Ne vedo un altro accerchiato da giornalisti con i soliti microfoni, telecamere e taccuini. Non ho tempo di chiamare il mio amico. Mi butto, cerco di cogliere qualche particolare dalle domande degli altri. Qualcuno parla di Atalanta. Era un ragazzo bellissimo, alto e con gli occhi celesti.
“Sarà stato Cristiano Doni” fa il mio amico sentendo la descrizione. Boh, mai sentito prima.
Toh, Francesco Coco. Di questo non ricordo se lo conoscessi o no, ma mi pare strano. Me l’avrà detto il mio amico di sicuro.
Aspetto che due tizie finiscano di intervistarlo. Sono evidentemente infastidite dal fatto che io stia lì dietro sentendo le loro favolose domande ma non sanno che non ho alcuna intenzione di copiare la loro intervista. L’unica cosa che mi preme è non farmelo scappare. Ho detto che li intervisto tutti e cinque e cinque devono essere, oh!

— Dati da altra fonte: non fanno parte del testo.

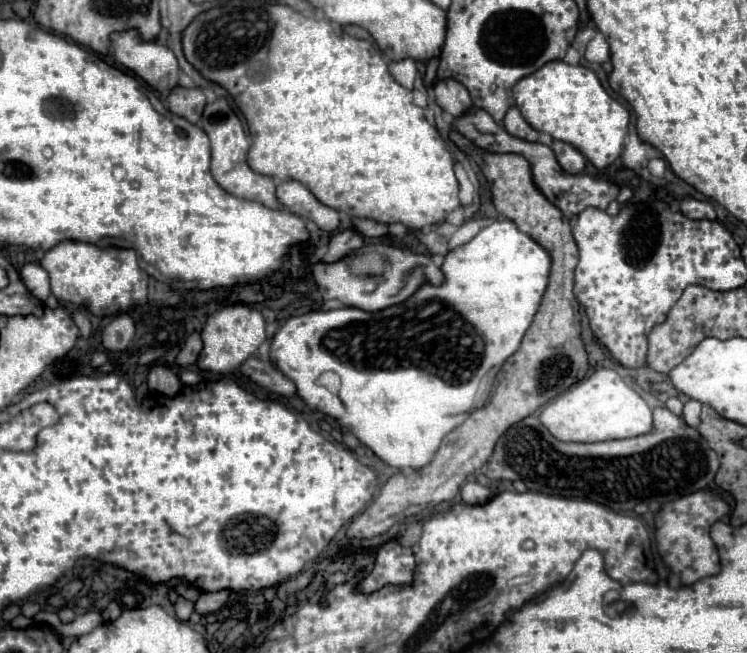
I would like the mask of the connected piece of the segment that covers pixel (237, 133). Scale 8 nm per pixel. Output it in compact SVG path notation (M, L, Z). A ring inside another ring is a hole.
M218 97L216 101L208 103L198 125L202 123L202 129L206 131L206 135L210 137L210 145L212 145L212 175L218 181L218 185L222 189L226 189L230 195L248 199L248 201L258 201L270 209L280 209L280 203L276 199L276 181L272 177L254 173L248 163L246 163L246 155L250 149L248 137L242 129L242 123L238 119L238 115L232 111L230 103L224 97Z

Alla fine le tipe finiscono e dopo avermi incenerito con un’occhiata si allontanano e mi lasciano sola con lui. Gli faccio la mia domanda ma non mi pare che risponda a tono e mi viene la faccia un po’ stupita. Allora lui prende il mio blocchetto e ci scrive Camp Nou. E che cosa vuol dire scusa? Ah, è lo stadio di Barcellona dove ti piacerebbe tornare a giocare? Sì ma che c’entra scusa? Vabbè, pensava che gli avrei fatto anche io le domande come tutti gli altri. E invece no.
Sono vicina all’uscita, nel vialetto da cui si rientra nelle sale piene di frigoriferi straboccanti di bibite e con il tavolo del buffet, quando ne passa un altro di corsa. Questo lo conosco. E’ Pippo Inzaghi. Scusa, posso farti una domanda? Lo fermo afferrandolo per la maglia. Lui risponde tutto di fretta e poi riparte di corsa.
Ok, sono cinque. Fatto!
Non è andata nemmeno troppo male.
Mi fermo un attimo intorno a una fontana, o forse era un’aiuola, per ritemprarmi e risistemare gli appunti. C’è quella giornalista sportiva della Rai, come cavolo si chiamerà. Con lei c’è una tipa che le tiene il cagnolino, pare che siano inseparabili (con il cagnolino non con la tipa). Una non tanto simpatica con l’aria un po’ supponente. Infatti quando le dico, che carino!, accennando una carezza al cagnetto, mi fulmina con lo sguardo e non dice una parola. Manco risponde al saluto. Vabbè, pace.
Esco da Coverciano, risalgo sulla mia meravigliosa spider e torno a Firenze.
I mondiali del 2002 poi non andarono molto bene. Durarono poco, fino agli ottavi, ah già ci fu quella storia dell’arbitro disonesto. Ma quando li vidi, strana la vita, ormai ero già a Belluno.